Memory continuity: Claude Code maintained project patterns in MEMORY.md. When I started the buffer enhancement session 3 days later, it knew the project structure, referenced files by path, and followed existing patterns. No ramp-up needed.
Metrics
- Time: ~12 hours of active work across 3 days (vs estimated 3-5 days solo)
- Speedup: ~6-10x
- Code: 2,600 lines of production code
- Stack: 8 technologies seamlessly integrated
- Cost: $0.60 per video processed
The shift: Building with Claude Code changed my question from "Can I build this?" to "Should I build this?"
The limiting factor is no longer technical implementation—it's product vision and user understanding.

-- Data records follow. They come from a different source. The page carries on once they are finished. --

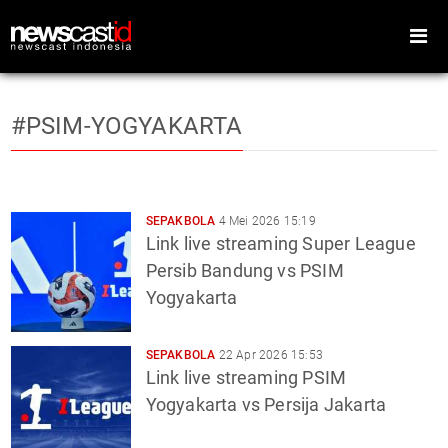
#PSIM-YOGYAKARTA
Home
Peristiwa
Gaya Hidup
Teknologi
SEPAKBOLA
4 Mei 2026 15:19
Link live streaming Super League
Games
Sports
Persib Bandung vs PSIM
Yogyakarta
Foto
Video
Indeks
Cari
SEPAKBOLA
22 Apr 2026 15:53
Link live streaming PSIM
Yogyakarta vs Persija Jakarta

Appendix: The Co-Authored Commit
commit e33514e22dee45a45a068cf62b5a20e579f318f1
Author: 0xan000n <0xan000n@protonmail.com>
Date: Tue Feb 10 21:22:12 2026 -0800
Initial commit: PodClip — YouTube viral clip extractor
Co-Authored-By: Claude Opus 4.6 <noreply@anthropic.com>
36 files changed, 2641 insertions(+)
One commit, two authors. A snapshot of what human-AI collaboration looks like in practice.